By Kyle Elmendorf on October 28, 2015 coaches Print

One of the most important things a coach can do is to give players time off. Players need a mental and physical break. Some may want to get right back in the gym, and that’s great, but it’s best to give them a couple of weeks off. Their bodies need time to recover from the grind of the regular season. Not only do players need a break, but let’s face it, we as coaches do too. If we don’t step away for a couple of weeks to recharge our batteries, we will no doubt encounter burnout. Coming home and spending quality time with our family is a must when the season is over. Once we have a chance to recharge and reflect upon the recent season, we’ll have the energy and focus to our jobs to the best of our ability.

Players also must be given space. If you put too much on them too soon after the season, you risk burnout. You should have an end-of-season meeting and then give them space to participate and enjoy other activities. It’s extremely important to avoid player burnout in the spring and summer months.

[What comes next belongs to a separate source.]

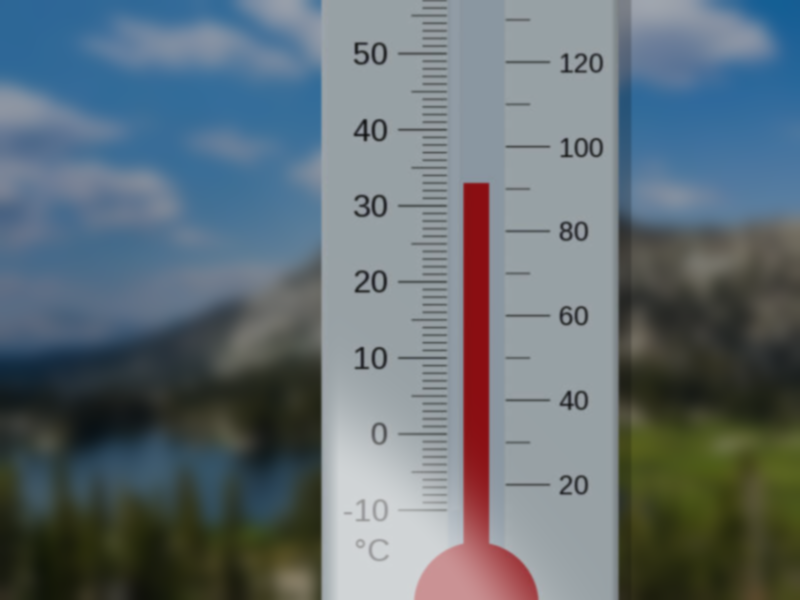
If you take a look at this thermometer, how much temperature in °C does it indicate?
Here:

I am a proponent of multiple sport athletes. If your players play a spring sport, give them space to enjoy that sport. It’s fine to work on basketball on the side, but you also want them to miss it. If it’s constant all year round, it can become a burden. By giving your players space, you will allow them to rejuvenate the hunger and desire needed. When it’s time to really get back at it, your players will be energized and excited, not tired and burned out.

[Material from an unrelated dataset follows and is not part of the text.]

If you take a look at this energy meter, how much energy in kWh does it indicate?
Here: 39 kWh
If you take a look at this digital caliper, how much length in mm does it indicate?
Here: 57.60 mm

One added benefit of giving your players space is the opportunity they will have to lead other teams. Pete Carroll has said he prefers players who were multiple sport athletes because they have shown an ability to complete and lead across multiple sports. Simply by just allowing our athletes the freedom to play and lead in another sport we are indirectly benefiting our programs. Another benefit is that your message will stay relevant. Let’s face it, players need a break from our voice. By having time away from you and the sport, your message is more likely to be received with open ears during the summer and season.

The successful coach also looks for and provides opportunities for player growth and development. It’s important to find a camp, skills trainer and other opportunities outside your program to make your players better which share similar philosophies with you. It will benefit you and your program when other coaches are reinforcing what you’re teaching to your players. I highly recommend finding a local skills coach to send your kids to.

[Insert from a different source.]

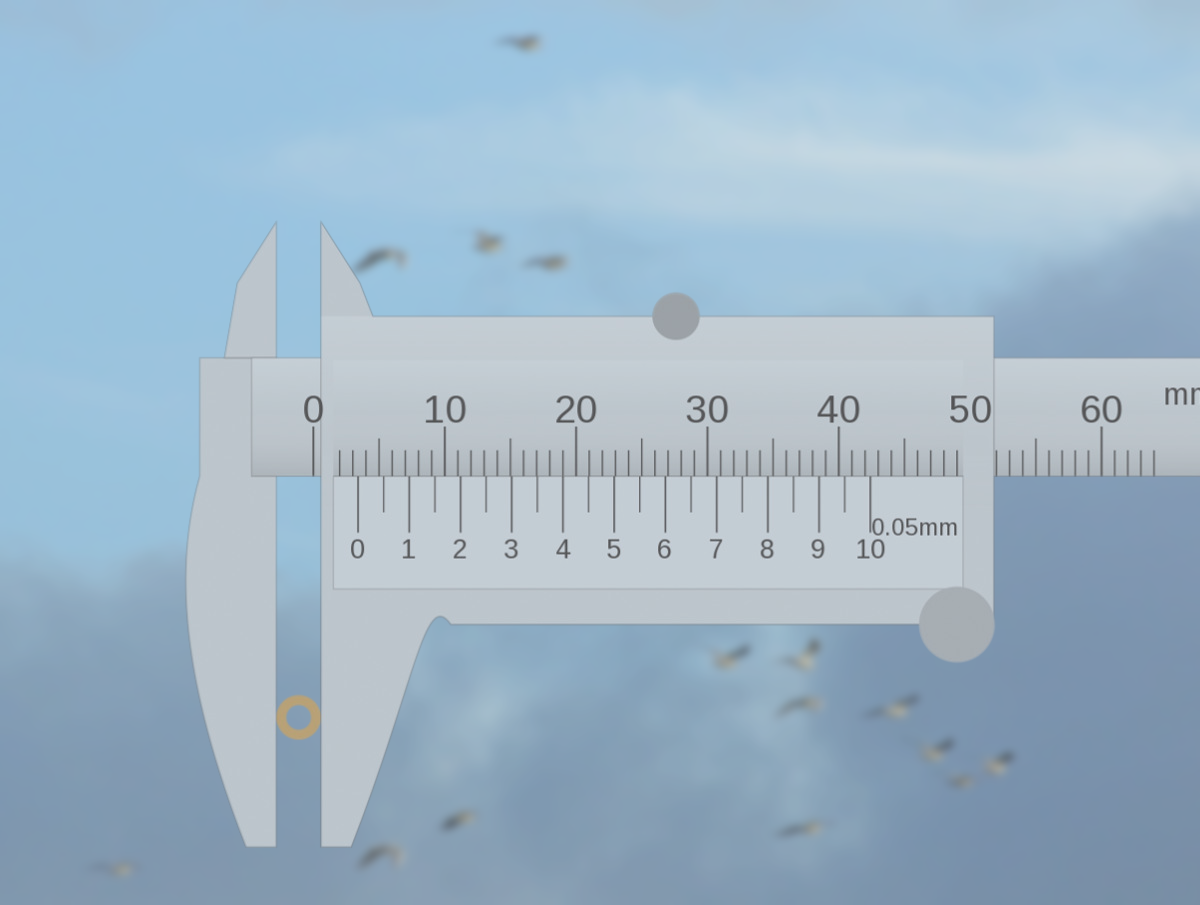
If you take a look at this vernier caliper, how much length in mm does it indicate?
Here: 3.4 mm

As coaches we receive a ton of mail. A good practice would be to create a file and save all of the information you receive on upcoming camps and skill training sessions outside of your program. By attending other camps you and your player will benefit. Do some research and develop a relationship with a coach or trainer that you trust. The more voices with similar philosophies the better. Don’t limit your players to only what you do; the more opportunities they have, the better your program will become.

When you do get back in the gym and start to work with players again, keep it short and sweet. Stress quality over quantity. It doesn’t matter how long you do something, it matters how well it’s done. Currently we are holding after-school skill training sessions which last about 40 minutes. There is no need to be in the gym for two hours. The key is to design a workout plan that is purposeful, fun and fits the needs of the players and the program. This helps foster the desire to become a better player without pushing them too hard. It should be a gradual buildup from the spring and summer to the fall preseason. The motto during this time period should be to get in, get better and get out. 

The final key has nothing to do with on-court improvement but it’s just as important. Coaches should provide players with reading material. Improvement should not be limited to on-the-court skills. Coaches and players must continually work on sharpening their mental game as well. Coaches can assist players with this by giving them articles, video clips and books that will help their mental game. A great practice would be to find articles on leadership and mental toughness. Print these off and give them to your players at school. Once they have had a chance to read it, discuss it with them and reiterate what you wanted them to learn from it.

In this day in age, your team should have its own Facebook and Twitter accounts. These social media sites are great tools to share information via article and video. If used properly, they only help develop your players’ mental game. A great practice would be to post material on leadership, work ethic and motivation to your social media accounts several times a week, if not daily.

Coaching is a 24/7/365 commitment. It never really stops, and there never really is an off-season. Coaching is about making a positive impact in the lives of your athletes, and doing your best to take them to the next level. By implementing these five strategies you will be helping, not hindering, your players’ growth during the offseason.